Anyone who has ever felt themselves capable of unforgiving rage against anyone who dare commit a hurtful or fatal act toward their pet will immediately fall sympathetic to John’s impending plight. He’s confronted by Russian gangsters at a gas station, chiefly Iosef Tarasov (Alfie Allen, Game of Thrones) who covets his ’69 Mustang. Not knowing of his past career as an unrelenting contract killer – the best in the business, it would seem – Iosef naïvely, arrogantly comes to John’s house to steal his car. He and his henchmen kill John’s puppy as well (no spoiler, as this plot point has been central to the film’s marketing campaign).
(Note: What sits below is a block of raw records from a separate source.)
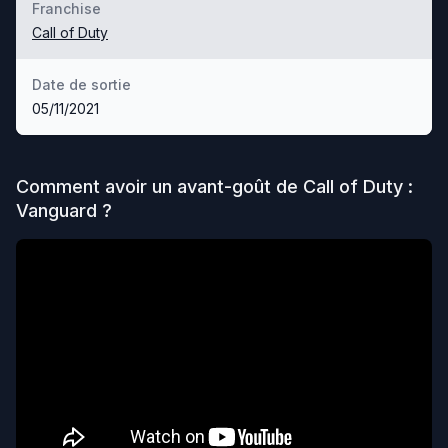
Franchise
Call of Duty
Date de sortie
05/11/2021
Comment avoir un avant-goût de
Call of Duty :
Vanguard
?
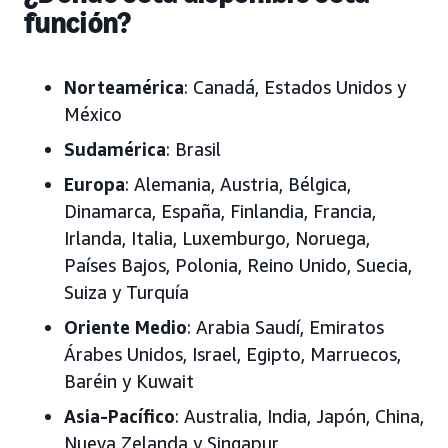
función?
Norteamérica
: Canadá, Estados Unidos y
México
Sudamérica
: Brasil
Europa
: Alemania, Austria, Bélgica,
Dinamarca, España, Finlandia, Francia,
Irlanda, Italia, Luxemburgo, Noruega,
Países Bajos, Polonia, Reino Unido, Suecia,
Suiza y Turquía
Oriente Medio
: Arabia Saudí, Emiratos
Árabes Unidos, Israel, Egipto, Marruecos,
Baréin y Kuwait
Asia-Pacífico
: Australia, India, Japón, China,
Nueva Zelanda y Singapur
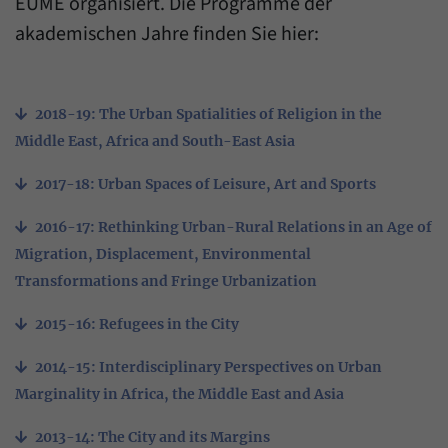
EUME organisiert. Die Programme der
have made, if the website operator has
Name
_pk_ref
enabled this option.
akademischen Jahre finden Sie hier:
Provider
Matomo
Duration
6 Months
2018-19: The Urban Spatialities of Religion in the
Middle East, Africa and South-East Asia
This cookie allows us to store from which
Purpose
website or search engine visitors were
2017-18: Urban Spaces of Leisure, Art and Sports
redirected to our website through a link.
2016-17: Rethinking Urban-Rural Relations in an Age of
Name
_pk_ses
Migration, Displacement, Environmental
Transformations and Fringe Urbanization
Provider
Matomo
2015-16: Refugees in the City
Duration
30 Minutes
2014-15: Interdisciplinary Perspectives on Urban
This cookie allows us to store data about
Marginality in Africa, the Middle East and Asia
Purpose
visitors’ current stay on our website for a
short period of time.
2013-14: The City and its Margins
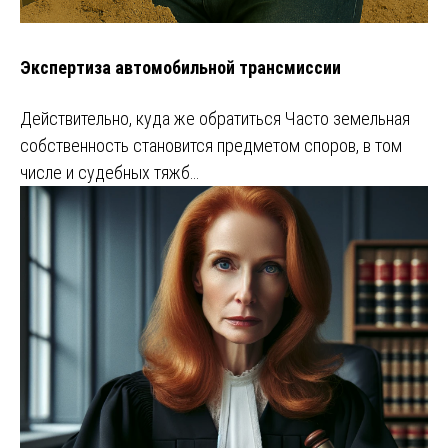
Экспертиза автомобильной трансмиссии
Действительно, куда же обратиться Часто земельная
собственность становится предметом споров, в том
числе и судебных тяжб…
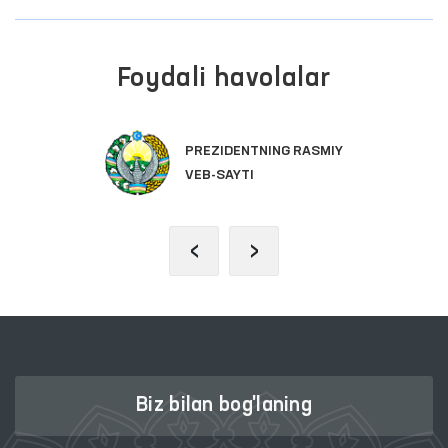
Foydali havolalar
IY
OLIY MAJLIS QONUNCHILI
PALATASI
‹
›
Biz bilan bog'laning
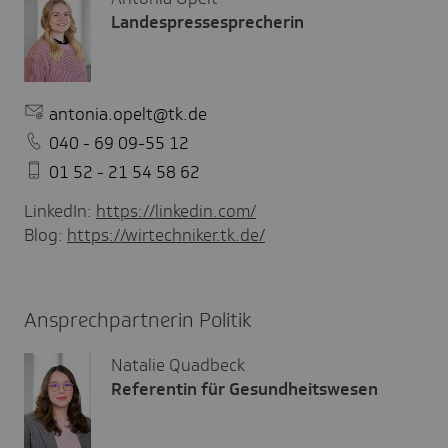
Landespressesprecherin
antonia.opelt@tk.de
040 - 69 09-55 12
01 52 - 21 54 58 62
LinkedIn:
https://linkedin.com/
Blog:
https://wirtechniker.tk.de/
Ansprechpartnerin Politik
Natalie Quadbeck
Referentin für Gesundheitswesen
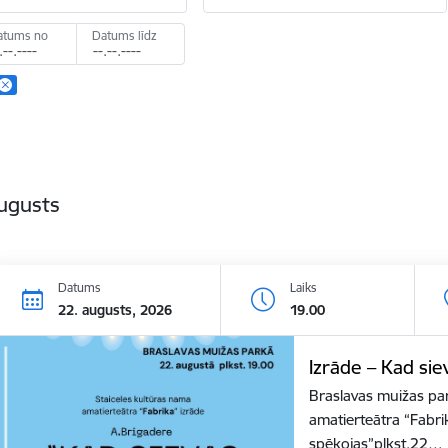
atums no
Datums līdz
ugusts
Datums
Laiks
22. augusts, 2026
19.00
Izrāde – Kad sie
Braslavas muižas par
amatierteātra “Fabri
spēkojas”plkst.22…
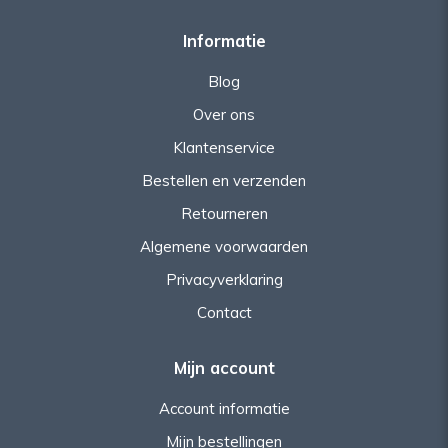
Informatie
Blog
Over ons
Klantenservice
Bestellen en verzenden
Retourneren
Algemene voorwaarden
Privacyverklaring
Contact
Mijn account
Account informatie
Mijn bestellingen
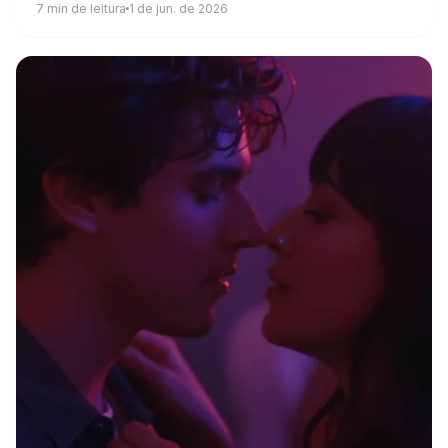
7
min de leitura
1 de jun. de 2026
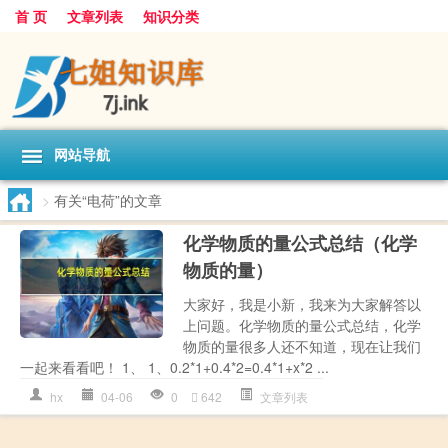
首 页
文章列表
知识分类
网站导航
>
有关“电荷”的文章
化学物质的量公式总结（化学
物质的量）
大家好，我是小新，我来为大家解答以
上问题。化学物质的量公式总结，化学
物质的量很多人还不知道，现在让我们
一起来看看吧！ 1、 1、0.2*1+0.4*2=0.4*1+x*2 ...
hx
04-06
0
642
文章列表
Without announcing a return to his previous profession, John springs into vengeful action to track down and kill Iosef – and anyone who gets in his way. Given that the young, dumb gangster is the son of mob boss Viggo Tarasov (Michael Nyqvist), there are a lot of people who get in his way.
John Wick is the most satisfyingly straightforward, no-nonsense action thriller since Taken. Forward momentum is the key here, with John gliding smoothly from one action set piece to the next. The trailer suggested the potential for excessive action overload, but the directing/producing team of Stahelski and Leitch never give into the temptation to blow up Wick beyond its modest aspirations. As John’s friend and former business associate Marcus, Willem Dafoe has some nice moments. Agents of S.H.E.I.L.D.’s Adrianne Palicki is likewise effective in a supporting role as a rival hitman who memorably encounters John at a safe zone, the Continental Hotel.
Animal lovers and pet owners skittish about the killing of John’s puppy (I count myself among with a low tolerance for animal deaths in movies, traumatized by Old Yeller in my youth), know that its handled relatively gracefully and provides John with his entire motivation to seek retribution. Keanu Reeves was good in 47 Ronin, unfairly panned by critics and ignored by audiences when it was practically buried by Universal at the end of 2013. That was a $175 million, effects-laden epic while the lean John Wick was reportedly produced for somewhere in the neighborhood of $5 million. It’s his first movie since The Matrix to give him a signature role. This thing has “franchise” written all over it – all it needs to do is find an audience.